NICE has published final draft guidelines now supporting the use of AstraZeneca’s Lynparza on the NHS in England and Wales, marking the first time a cancer drug targeting an inherited genetic fault will be made available on the health service.

The Institute said it intends to recommend the drug for maintenance treatment of relapsed platinum-sensitive ovarian, fallopian tube and peritoneal cancer, in people who have tested positive for the BRCA1 or BRCA2 mutations, and whose disease has responded to platinum-based chemotherapy.

Specifically, the draft recommendations also stipulate that Lynparza (olaparib) should be available for people only if they have had three or more courses of platinum-based chemotherapy, and that the drug cost for people who remain on treatment after 15 months is met by the company.

The Institute had initially rejected the drug’s use earlier in the treatment pathway, and then asked AZ or more info on its use in patients with relapsed disease who have had three or more courses of platinum-based chemotherapy. The analysis supplied by the company included both a patient access scheme and a proposed reduction to the list price, which allowed the draft guidance to move from potentially not recommending the drug to instead saying that Lynparza should be available for this subset.

For this subgroup, the Committee accepted that the most plausible incremental cost-effectiveness ratios were £46,600 to £46,800 per QALY gained, and that there was enough evidence to suggest that the drug met the end-of-life criteria.

A 'defining moment'

Paul Workman, chief executive of The Institute of Cancer Research said "it’s great news that NICE has changed its decision, and made olaparib available for women with BRCA-mutated ovarian cancer”. Its approval is “a defining moment in the history of targeted cancer treatments, although it is still frustrating that under the terms of the judgement patients cannot benefit until they have had at least three rounds of chemotherapy”.

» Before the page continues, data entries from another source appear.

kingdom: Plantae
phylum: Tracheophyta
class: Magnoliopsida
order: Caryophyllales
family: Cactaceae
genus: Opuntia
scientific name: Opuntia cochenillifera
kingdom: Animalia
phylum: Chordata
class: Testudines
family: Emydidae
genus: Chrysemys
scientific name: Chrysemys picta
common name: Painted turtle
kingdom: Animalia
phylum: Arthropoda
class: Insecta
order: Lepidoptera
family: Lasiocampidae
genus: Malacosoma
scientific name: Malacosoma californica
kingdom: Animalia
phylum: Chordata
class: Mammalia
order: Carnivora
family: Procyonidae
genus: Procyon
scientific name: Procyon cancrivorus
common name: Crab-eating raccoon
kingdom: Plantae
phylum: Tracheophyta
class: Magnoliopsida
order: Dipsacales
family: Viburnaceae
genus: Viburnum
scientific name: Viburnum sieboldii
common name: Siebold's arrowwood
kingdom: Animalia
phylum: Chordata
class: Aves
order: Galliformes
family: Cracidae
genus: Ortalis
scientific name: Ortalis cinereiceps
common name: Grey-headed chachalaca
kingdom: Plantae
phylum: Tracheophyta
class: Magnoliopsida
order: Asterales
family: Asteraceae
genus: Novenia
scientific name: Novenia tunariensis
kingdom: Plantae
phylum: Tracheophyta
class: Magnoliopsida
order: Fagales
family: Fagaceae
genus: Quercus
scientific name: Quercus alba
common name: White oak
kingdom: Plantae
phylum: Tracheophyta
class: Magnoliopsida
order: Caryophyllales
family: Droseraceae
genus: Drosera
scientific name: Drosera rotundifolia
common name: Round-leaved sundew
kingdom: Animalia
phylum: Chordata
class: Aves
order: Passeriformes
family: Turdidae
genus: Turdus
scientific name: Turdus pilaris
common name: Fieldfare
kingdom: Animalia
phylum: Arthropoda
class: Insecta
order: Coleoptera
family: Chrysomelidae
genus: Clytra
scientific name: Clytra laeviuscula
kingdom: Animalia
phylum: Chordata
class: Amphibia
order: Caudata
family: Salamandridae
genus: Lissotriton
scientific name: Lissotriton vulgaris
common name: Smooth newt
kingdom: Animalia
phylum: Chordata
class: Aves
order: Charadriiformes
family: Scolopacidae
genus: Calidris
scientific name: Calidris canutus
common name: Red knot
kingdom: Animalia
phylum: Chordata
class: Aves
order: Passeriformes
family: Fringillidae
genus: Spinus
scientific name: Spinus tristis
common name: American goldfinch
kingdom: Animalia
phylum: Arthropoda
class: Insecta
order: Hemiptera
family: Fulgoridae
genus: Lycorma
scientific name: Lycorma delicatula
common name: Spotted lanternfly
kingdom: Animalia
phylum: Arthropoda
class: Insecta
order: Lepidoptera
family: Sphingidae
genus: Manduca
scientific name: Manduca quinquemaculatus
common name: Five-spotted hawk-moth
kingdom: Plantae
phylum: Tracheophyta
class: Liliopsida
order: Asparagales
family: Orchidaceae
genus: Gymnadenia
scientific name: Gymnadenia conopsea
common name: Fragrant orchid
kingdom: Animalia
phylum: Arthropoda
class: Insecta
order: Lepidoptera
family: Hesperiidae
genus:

Up to 21% of women with the most aggressive form of ovarian cancer have the genetic BRCA mutation and it is this patient group for whom olaparib is licensed, the only other options are chemotherapy or surgery.

Ovarian cancer is a serious and life-threatening condition that causes more than 4,000 deaths in the UK every year. But the UK’s survival rate lags well behind other major European countries, with England having the lowest five-year survival rate in Europe. 

While NICE’s decision to endorse Lynparza “will be welcomed by all those involved in treating and supporting women with this disease, it is disappointing that the decision has taken so long and some will still not have access,” said Jonathan Ledermann, Professor of Medical Oncology at the University College London Cancer Institute and lead olaparib clinical trial investigator.